Société
En papamobile dans les rues de Nairobi, Kampala ou Bangui, d'un bidonville à une mosquée : le pape François se rend mercredi dans trois pays d'Afrique (Kenya, Ouganda, Centrafrique) pour le voyage le plus risqué de son pontificat. C'est un message de paix, de justice sociale et de dialogue entre islam et christianisme que Jorge Bergoglio, 78 ans, veut apporter en cinq jours très denses, pour son premier séjour sur le continent noir, du 25 au 30 novembre.
Le voyage s'inscrit dans le contexte tendu des attentats de Paris et de la prise d'otages de l'hôtel de Bamako, alors que le djihadisme déstabilise le nord du continent africain. Lors de ce onzième déplacement à l'étranger, il enchaînera les visites de terrain et prononcera 19 discours. Il entendra de nombreux témoignages - enfants soldats, victimes du sida, etc.- de victimes des guerres et de la pauvreté.
Ouverture de la Porte sainte de Bangui
Un moment très attendu est l'ouverture le dimanche 29 novembre d'une « porte sainte » dans la cathédrale de Bangui, anticipant symboliquement de dix jours pour l'Afrique, l'ouverture officielle à Rome du « Jubilé de la miséricorde ». Ce Jubilé (ou Année sainte) est censé apporter le pardon et la réconciliation dans le monde catholique et au-delà. « S'il ouvre la Porte sainte à Bangui, pour la première fois, un jubilé commencera en périphérie. C'est la meilleure synthèse du magistère de ce pape, toujours aux côtés des pauvres », a commenté à l'AFP le père Giulio Albanese, expert de Radio Vatican sur l'Afrique.
Même si le Vatican assure que le programme à Bangui est maintenu, les violences entre milices musulmane et chrétienne et l'insécurité pourraient contraindre le pontife à réviser ses projets au dernier moment. Le commandant de la Gendarmerie vaticane, Domenico Giani, interrogé sur la chaîne catholique italienne TV2000, a reconnu vendredi que le programme pourrait subir quelques « modifications » en fonction des impératifs de sécurité. Catherine Samba-Panza, présidente de transition, pourrait annoncer ce changement, à la veille de la visite, selon une source informée.
L'étape centrafricaine pourrait être concentrée en quelques heures sur l'aéroport de Bangui, que la force française Sangaris sécurise. Les autres étapes à la grande mosquée, au cœur de la dangereuse enclave musulmane du PK5, ainsi qu'à un centre de déplacés, au grand stade Boganda et à la cathédrale seraient alors annulées. « Pour le pape, une annulation de l'étape serait une défaite.

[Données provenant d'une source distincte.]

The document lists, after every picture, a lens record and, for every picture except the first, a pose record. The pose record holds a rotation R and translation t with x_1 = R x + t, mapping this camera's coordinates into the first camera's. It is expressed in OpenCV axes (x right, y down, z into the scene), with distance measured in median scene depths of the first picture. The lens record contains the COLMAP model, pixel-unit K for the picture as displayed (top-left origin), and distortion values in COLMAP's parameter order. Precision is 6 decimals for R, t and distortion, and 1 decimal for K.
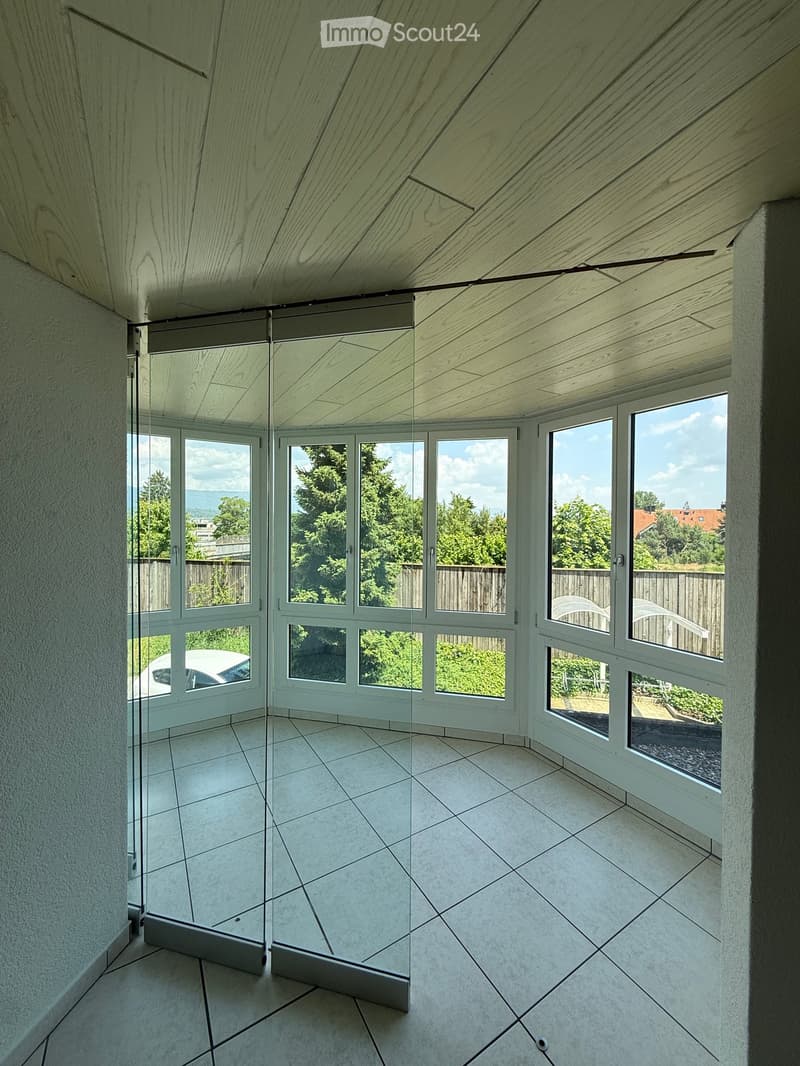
lens RADIAL K [[427.7, 0, 401.8], [0, 427.7, 530.7], [0, 0, 1]] dist [-0.001257, 0.000039]
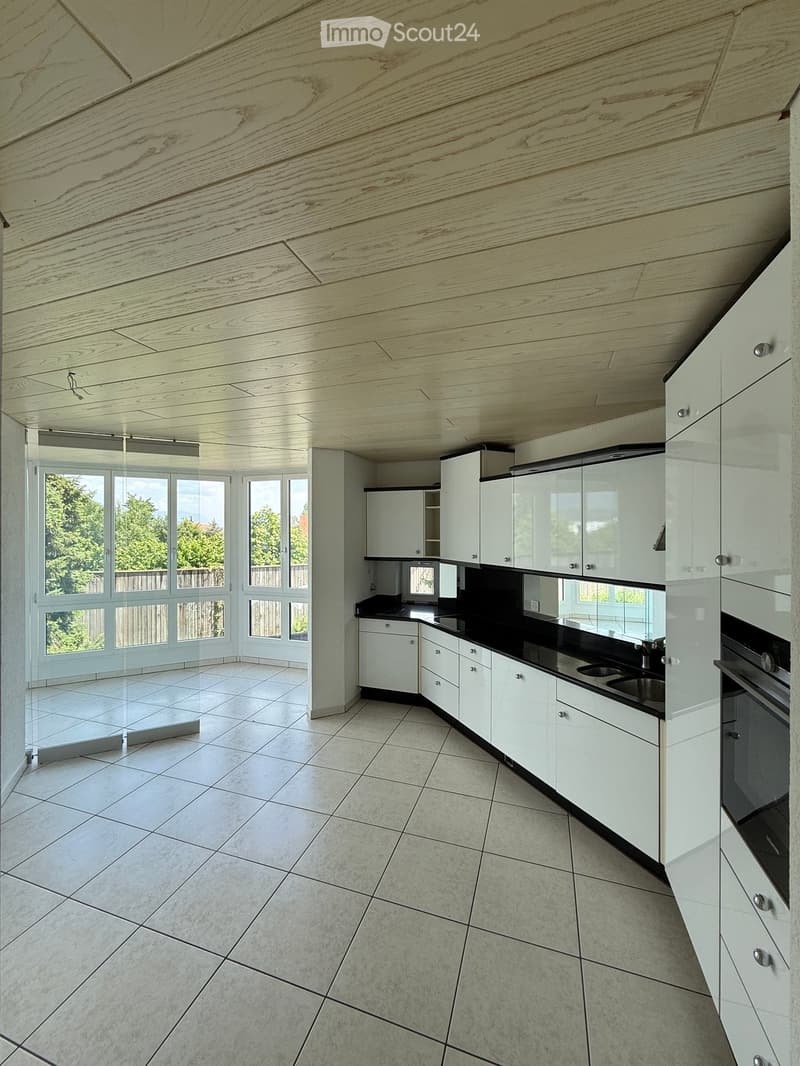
lens RADIAL K [[427.7, 0, 402.0], [0, 427.7, 531.9], [0, 0, 1]] dist [-0.001257, 0.000039]
pose [[0.767714, -0.011182, 0.640695, -0.079734], [0.015403, 0.999881, -0.001006, -0.001544], [-0.640607, 0.010641, 0.767795, -0.201543]]
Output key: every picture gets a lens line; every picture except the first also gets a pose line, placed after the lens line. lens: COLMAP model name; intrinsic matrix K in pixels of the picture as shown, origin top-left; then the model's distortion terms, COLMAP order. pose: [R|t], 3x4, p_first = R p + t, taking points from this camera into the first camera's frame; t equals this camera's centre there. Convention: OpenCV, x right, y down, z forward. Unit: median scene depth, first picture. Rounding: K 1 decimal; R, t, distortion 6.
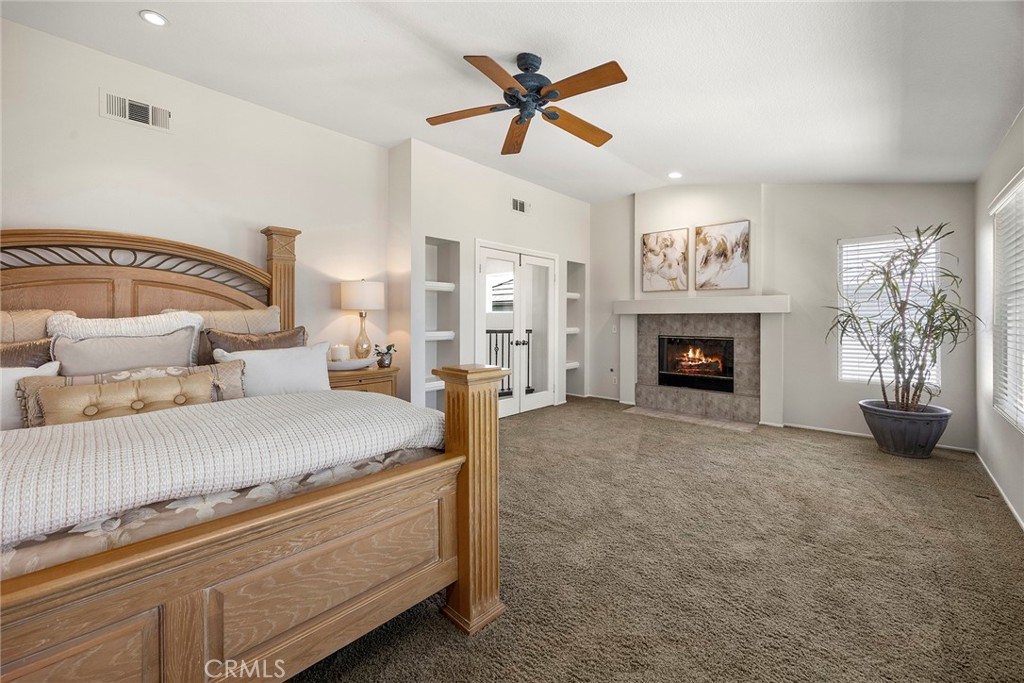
lens RADIAL K [[413.0, 0, 506.4], [0, 413.0, 318.2], [0, 0, 1]] dist [0.002886, 0.000241]
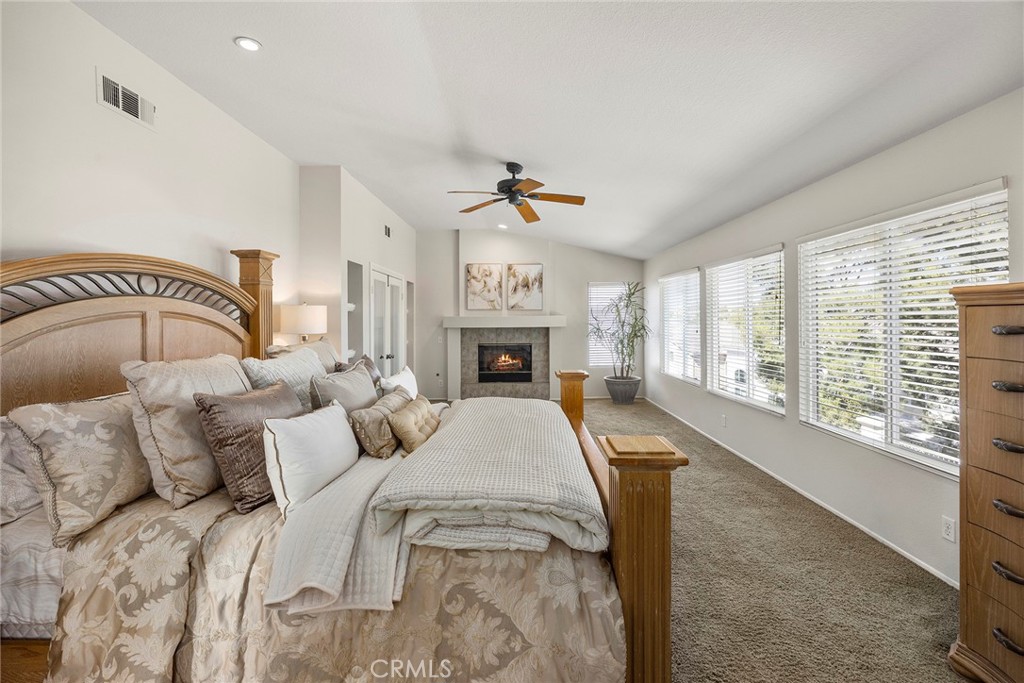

Il a d'abord pensé à la Centrafrique quand il a pensé à un voyage en Afrique », confie un proche collaborateur. Pour des centaines de milliers de Centrafricains, mais aussi de Congolais ou de Camerounais attendus, une annulation serait une déception amère.
Gangrène de la corruption
Auparavant, François se rend en Afrique anglophone, au Kenya et en Ouganda, deux pays où 32 % et 47 % de la population sont catholiques, et où l'islamisme des shebab somaliens est aux portes. Au Kenya, que Jean Paul avait visité trois fois, comme en Ouganda, premier pays africain visité par un pape (Paul VI) en 1964, François devrait lancer un message fort contre l'inégalité et la corruption qui gangrènent la société, la classe politique et jusqu'à l'Église. Il se rendra dans le grand bidonville de Kangemi à Nairobi, où il rencontrera les mouvements populaires engagés contre la pauvreté, et dans un centre caritatif à Nalukolongo en Ouganda. « Le problème de l'exclusion sociale est flagrant dans ces deux pays. Au Kenya, 75 % de la richesse est détenue par 1 % de la population », a relevé le père Albanese.
À Nairobi, son discours devant le Programme des Nations unies pour l'environnement (PNUE) et l'ONU-Habitat est très attendu à quelques jours de l'ouverture à Paris de la COP21, la conférence internationale sur le climat. Le pape est à l'avant-garde d'un combat pour un développement intégral et respectueux de la nature. En Ouganda, il honorera tous les martyrs chrétiens victimes de toutes sortes d'exploitations en Afrique : religieuse, culturelle, politique, sexuelle. Au sanctuaire de Namugongo, il célèbrera une messe commémorant les premiers saints africains, 22 jeunes martyrs chrétiens, dont Charles Lwanga, brûlés vifs à la fin du XIXe siècle sur ordre du roi Mwanga, dont ils étaient les pages, pour avoir refusé de devenir ses esclaves sexuels. Ils avaient été canonisés par Paul VI.